PROBLEM TO WORK ON: Each record that follows should be transcribed word for word.

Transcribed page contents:
== Segment start ==

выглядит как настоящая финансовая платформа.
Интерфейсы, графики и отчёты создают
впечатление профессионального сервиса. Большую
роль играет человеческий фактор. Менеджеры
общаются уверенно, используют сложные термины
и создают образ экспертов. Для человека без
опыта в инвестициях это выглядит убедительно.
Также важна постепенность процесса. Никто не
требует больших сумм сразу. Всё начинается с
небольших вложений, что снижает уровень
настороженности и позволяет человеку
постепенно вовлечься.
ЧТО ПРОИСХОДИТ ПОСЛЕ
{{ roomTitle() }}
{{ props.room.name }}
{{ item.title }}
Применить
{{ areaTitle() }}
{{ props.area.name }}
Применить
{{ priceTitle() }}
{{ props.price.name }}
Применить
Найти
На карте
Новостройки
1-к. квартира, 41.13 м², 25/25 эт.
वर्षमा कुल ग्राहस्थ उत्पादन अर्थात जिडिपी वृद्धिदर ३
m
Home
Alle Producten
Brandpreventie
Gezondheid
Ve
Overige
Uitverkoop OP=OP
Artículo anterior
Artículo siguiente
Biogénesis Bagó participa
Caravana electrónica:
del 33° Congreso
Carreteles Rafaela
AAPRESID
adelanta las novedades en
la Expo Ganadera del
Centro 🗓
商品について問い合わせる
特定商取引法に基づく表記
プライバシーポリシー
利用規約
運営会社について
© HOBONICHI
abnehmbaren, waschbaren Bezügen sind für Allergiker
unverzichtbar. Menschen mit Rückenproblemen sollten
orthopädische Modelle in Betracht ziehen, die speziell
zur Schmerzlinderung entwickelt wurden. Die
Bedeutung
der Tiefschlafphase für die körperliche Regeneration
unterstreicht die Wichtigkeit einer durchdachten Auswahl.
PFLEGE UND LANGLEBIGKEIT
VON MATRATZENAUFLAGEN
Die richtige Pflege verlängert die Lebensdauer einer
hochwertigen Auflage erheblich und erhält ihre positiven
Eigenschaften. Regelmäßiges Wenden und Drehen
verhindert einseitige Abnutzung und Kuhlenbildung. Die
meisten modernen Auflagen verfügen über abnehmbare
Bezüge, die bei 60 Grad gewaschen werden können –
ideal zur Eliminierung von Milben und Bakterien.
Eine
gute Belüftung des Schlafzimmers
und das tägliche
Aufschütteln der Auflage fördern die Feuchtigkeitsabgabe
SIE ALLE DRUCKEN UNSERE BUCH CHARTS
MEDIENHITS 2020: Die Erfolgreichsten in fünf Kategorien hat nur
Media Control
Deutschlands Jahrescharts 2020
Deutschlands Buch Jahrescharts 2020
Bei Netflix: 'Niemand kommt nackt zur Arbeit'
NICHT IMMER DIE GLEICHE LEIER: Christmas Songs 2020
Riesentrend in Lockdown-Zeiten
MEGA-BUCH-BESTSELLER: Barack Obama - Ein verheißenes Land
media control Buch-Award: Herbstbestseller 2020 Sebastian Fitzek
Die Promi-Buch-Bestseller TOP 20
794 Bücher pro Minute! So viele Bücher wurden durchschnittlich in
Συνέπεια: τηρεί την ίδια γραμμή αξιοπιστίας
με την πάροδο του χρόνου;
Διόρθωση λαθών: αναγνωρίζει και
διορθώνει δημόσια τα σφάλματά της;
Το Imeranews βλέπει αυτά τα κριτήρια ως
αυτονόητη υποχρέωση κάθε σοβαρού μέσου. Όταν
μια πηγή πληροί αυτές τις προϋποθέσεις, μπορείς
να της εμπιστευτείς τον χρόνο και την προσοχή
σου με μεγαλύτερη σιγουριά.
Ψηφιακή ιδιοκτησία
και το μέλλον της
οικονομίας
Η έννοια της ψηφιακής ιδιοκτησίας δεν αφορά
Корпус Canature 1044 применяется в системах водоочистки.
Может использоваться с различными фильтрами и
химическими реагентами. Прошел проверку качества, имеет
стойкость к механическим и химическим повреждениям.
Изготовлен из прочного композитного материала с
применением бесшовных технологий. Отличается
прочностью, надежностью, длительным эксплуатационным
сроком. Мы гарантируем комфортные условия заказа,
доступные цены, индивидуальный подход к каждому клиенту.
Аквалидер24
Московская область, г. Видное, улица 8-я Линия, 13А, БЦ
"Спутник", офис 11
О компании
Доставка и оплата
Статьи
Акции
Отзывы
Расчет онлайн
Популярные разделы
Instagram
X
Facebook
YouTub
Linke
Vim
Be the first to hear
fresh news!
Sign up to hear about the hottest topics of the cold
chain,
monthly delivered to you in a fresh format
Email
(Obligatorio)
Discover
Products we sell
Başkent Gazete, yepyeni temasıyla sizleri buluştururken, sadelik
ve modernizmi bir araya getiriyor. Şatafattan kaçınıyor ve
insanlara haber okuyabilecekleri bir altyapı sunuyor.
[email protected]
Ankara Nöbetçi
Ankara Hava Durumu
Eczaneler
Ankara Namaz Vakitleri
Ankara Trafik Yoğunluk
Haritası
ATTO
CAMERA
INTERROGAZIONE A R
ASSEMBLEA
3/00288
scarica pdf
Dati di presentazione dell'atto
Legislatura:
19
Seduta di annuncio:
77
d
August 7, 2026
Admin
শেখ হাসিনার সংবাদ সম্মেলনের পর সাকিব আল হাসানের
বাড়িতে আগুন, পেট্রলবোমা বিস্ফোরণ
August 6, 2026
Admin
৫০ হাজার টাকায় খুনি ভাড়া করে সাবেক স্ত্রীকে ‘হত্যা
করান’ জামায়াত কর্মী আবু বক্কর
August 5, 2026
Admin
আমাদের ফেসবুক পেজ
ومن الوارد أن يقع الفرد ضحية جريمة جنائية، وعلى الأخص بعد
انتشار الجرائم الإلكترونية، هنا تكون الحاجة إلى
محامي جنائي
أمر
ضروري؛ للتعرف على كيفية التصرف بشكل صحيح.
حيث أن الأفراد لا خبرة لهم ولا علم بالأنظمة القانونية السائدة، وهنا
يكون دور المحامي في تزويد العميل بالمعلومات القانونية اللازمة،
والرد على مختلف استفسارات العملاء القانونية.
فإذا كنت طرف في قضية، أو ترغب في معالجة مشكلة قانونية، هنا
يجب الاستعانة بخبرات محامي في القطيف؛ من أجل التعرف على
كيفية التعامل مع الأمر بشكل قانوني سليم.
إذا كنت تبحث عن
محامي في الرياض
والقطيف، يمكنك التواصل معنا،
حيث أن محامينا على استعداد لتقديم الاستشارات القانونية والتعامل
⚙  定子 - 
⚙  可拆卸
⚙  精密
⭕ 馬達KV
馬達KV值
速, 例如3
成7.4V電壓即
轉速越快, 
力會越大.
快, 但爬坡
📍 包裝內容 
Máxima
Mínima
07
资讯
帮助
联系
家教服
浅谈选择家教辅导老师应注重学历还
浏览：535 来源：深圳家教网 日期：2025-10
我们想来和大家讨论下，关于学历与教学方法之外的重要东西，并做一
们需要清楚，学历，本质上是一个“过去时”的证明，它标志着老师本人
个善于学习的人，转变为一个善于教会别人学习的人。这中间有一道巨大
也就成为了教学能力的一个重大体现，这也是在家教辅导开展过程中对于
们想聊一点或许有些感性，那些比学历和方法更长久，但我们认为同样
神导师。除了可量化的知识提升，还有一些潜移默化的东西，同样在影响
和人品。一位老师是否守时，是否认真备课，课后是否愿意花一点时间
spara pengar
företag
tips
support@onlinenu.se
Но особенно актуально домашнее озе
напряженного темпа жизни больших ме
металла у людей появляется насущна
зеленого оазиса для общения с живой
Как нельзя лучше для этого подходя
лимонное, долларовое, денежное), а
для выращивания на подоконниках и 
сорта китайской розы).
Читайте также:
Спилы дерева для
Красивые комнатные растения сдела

== Segment end ==

TASK OUTPUT:
выглядит как настоящая финансовая платформа.
Интерфейсы, графики и отчёты создают
впечатление профессионального сервиса. Большую
роль играет человеческий фактор. Менеджеры
общаются уверенно, используют сложные термины
и создают образ экспертов. Для человека без
опыта в инвестициях это выглядит убедительно.
Также важна постепенность процесса. Никто не
требует больших сумм сразу. Всё начинается с
небольших вложений, что снижает уровень
настороженности и позволяет человеку
постепенно вовлечься.
ЧТО ПРОИСХОДИТ ПОСЛЕ
{{ roomTitle() }}
{{ props.room.name }}
{{ item.title }}
Применить
{{ areaTitle() }}
{{ props.area.name }}
Применить
{{ priceTitle() }}
{{ props.price.name }}
Применить
Найти
На карте
Новостройки
1-к. квартира, 41.13 м², 25/25 эт.
वर्षमा कुल ग्राहस्थ उत्पादन अर्थात जिडिपी वृद्धिदर ३
m
Home
Alle Producten
Brandpreventie
Gezondheid
Ve
Overige
Uitverkoop OP=OP
Artículo anterior
Artículo siguiente
Biogénesis Bagó participa
Caravana electrónica:
del 33° Congreso
Carreteles Rafaela
AAPRESID
adelanta las novedades en
la Expo Ganadera del
Centro 🗓
商品について問い合わせる
特定商取引法に基づく表記
プライバシーポリシー
利用規約
運営会社について
© HOBONICHI
abnehmbaren, waschbaren Bezügen sind für Allergiker
unverzichtbar. Menschen mit Rückenproblemen sollten
orthopädische Modelle in Betracht ziehen, die speziell
zur Schmerzlinderung entwickelt wurden. Die
Bedeutung
der Tiefschlafphase für die körperliche Regeneration
unterstreicht die Wichtigkeit einer durchdachten Auswahl.
PFLEGE UND LANGLEBIGKEIT
VON MATRATZENAUFLAGEN
Die richtige Pflege verlängert die Lebensdauer einer
hochwertigen Auflage erheblich und erhält ihre positiven
Eigenschaften. Regelmäßiges Wenden und Drehen
verhindert einseitige Abnutzung und Kuhlenbildung. Die
meisten modernen Auflagen verfügen über abnehmbare
Bezüge, die bei 60 Grad gewaschen werden können –
ideal zur Eliminierung von Milben und Bakterien.
Eine
gute Belüftung des Schlafzimmers
und das tägliche
Aufschütteln der Auflage fördern die Feuchtigkeitsabgabe
SIE ALLE DRUCKEN UNSERE BUCH CHARTS
MEDIENHITS 2020: Die Erfolgreichsten in fünf Kategorien hat nur
Media Control
Deutschlands Jahrescharts 2020
Deutschlands Buch Jahrescharts 2020
Bei Netflix: 'Niemand kommt nackt zur Arbeit'
NICHT IMMER DIE GLEICHE LEIER: Christmas Songs 2020
Riesentrend in Lockdown-Zeiten
MEGA-BUCH-BESTSELLER: Barack Obama - Ein verheißenes Land
media control Buch-Award: Herbstbestseller 2020 Sebastian Fitzek
Die Promi-Buch-Bestseller TOP 20
794 Bücher pro Minute! So viele Bücher wurden durchschnittlich in
Συνέπεια: τηρεί την ίδια γραμμή αξιοπιστίας
με την πάροδο του χρόνου;
Διόρθωση λαθών: αναγνωρίζει και
διορθώνει δημόσια τα σφάλματά της;
Το Imeranews βλέπει αυτά τα κριτήρια ως
αυτονόητη υποχρέωση κάθε σοβαρού μέσου. Όταν
μια πηγή πληροί αυτές τις προϋποθέσεις, μπορείς
να της εμπιστευτείς τον χρόνο και την προσοχή
σου με μεγαλύτερη σιγουριά.
Ψηφιακή ιδιοκτησία
και το μέλλον της
οικονομίας
Η έννοια της ψηφιακής ιδιοκτησίας δεν αφορά
Корпус Canature 1044 применяется в системах водоочистки.
Может использоваться с различными фильтрами и
химическими реагентами. Прошел проверку качества, имеет
стойкость к механическим и химическим повреждениям.
Изготовлен из прочного композитного материала с
применением бесшовных технологий. Отличается
прочностью, надежностью, длительным эксплуатационным
сроком. Мы гарантируем комфортные условия заказа,
доступные цены, индивидуальный подход к каждому клиенту.
Аквалидер24
Московская область, г. Видное, улица 8-я Линия, 13А, БЦ
"Спутник", офис 11
О компании
Доставка и оплата
Статьи
Акции
Отзывы
Расчет онлайн
Популярные разделы
Instagram
X
Facebook
YouTub
Linke
Vim
Be the first to hear
fresh news!
Sign up to hear about the hottest topics of the cold
chain,
monthly delivered to you in a fresh format
Email
(Obligatorio)
Discover
Products we sell
Başkent Gazete, yepyeni temasıyla sizleri buluştururken, sadelik
ve modernizmi bir araya getiriyor. Şatafattan kaçınıyor ve
insanlara haber okuyabilecekleri bir altyapı sunuyor.
[email protected]
Ankara Nöbetçi
Ankara Hava Durumu
Eczaneler
Ankara Namaz Vakitleri
Ankara Trafik Yoğunluk
Haritası
ATTO
CAMERA
INTERROGAZIONE A R
ASSEMBLEA
3/00288
scarica pdf
Dati di presentazione dell'atto
Legislatura:
19
Seduta di annuncio:
77
d
August 7, 2026
Admin
শেখ হাসিনার সংবাদ সম্মেলনের পর সাকিব আল হাসানের
বাড়িতে আগুন, পেট্রলবোমা বিস্ফোরণ
August 6, 2026
Admin
৫০ হাজার টাকায় খুনি ভাড়া করে সাবেক স্ত্রীকে ‘হত্যা
করান’ জামায়াত কর্মী আবু বক্কর
August 5, 2026
Admin
আমাদের ফেসবুক পেজ
ومن الوارد أن يقع الفرد ضحية جريمة جنائية، وعلى الأخص بعد
انتشار الجرائم الإلكترونية، هنا تكون الحاجة إلى
محامي جنائي
أمر
ضروري؛ للتعرف على كيفية التصرف بشكل صحيح.
حيث أن الأفراد لا خبرة لهم ولا علم بالأنظمة القانونية السائدة، وهنا
يكون دور المحامي في تزويد العميل بالمعلومات القانونية اللازمة،
والرد على مختلف استفسارات العملاء القانونية.
فإذا كنت طرف في قضية، أو ترغب في معالجة مشكلة قانونية، هنا
يجب الاستعانة بخبرات محامي في القطيف؛ من أجل التعرف على
كيفية التعامل مع الأمر بشكل قانوني سليم.
إذا كنت تبحث عن
محامي في الرياض
والقطيف، يمكنك التواصل معنا،
حيث أن محامينا على استعداد لتقديم الاستشارات القانونية والتعامل
⚙  定子 - 
⚙  可拆卸
⚙  精密
⭕ 馬達KV
馬達KV值
速, 例如3
成7.4V電壓即
轉速越快, 
力會越大.
快, 但爬坡
📍 包裝內容 
Máxima
Mínima
07
资讯
帮助
联系
家教服
浅谈选择家教辅导老师应注重学历还
浏览：535 来源：深圳家教网 日期：2025-10
我们想来和大家讨论下，关于学历与教学方法之外的重要东西，并做一
们需要清楚，学历，本质上是一个“过去时”的证明，它标志着老师本人
个善于学习的人，转变为一个善于教会别人学习的人。这中间有一道巨大
也就成为了教学能力的一个重大体现，这也是在家教辅导开展过程中对于
们想聊一点或许有些感性，那些比学历和方法更长久，但我们认为同样
神导师。除了可量化的知识提升，还有一些潜移默化的东西，同样在影响
和人品。一位老师是否守时，是否认真备课，课后是否愿意花一点时间
spara pengar
företag
tips
support@onlinenu.se
Но особенно актуально домашнее озе
напряженного темпа жизни больших ме
металла у людей появляется насущна
зеленого оазиса для общения с живой
Как нельзя лучше для этого подходя
лимонное, долларовое, денежное), а
для выращивания на подоконниках и 
сорта китайской розы).
Читайте также:
Спилы дерева для
Красивые комнатные растения сдела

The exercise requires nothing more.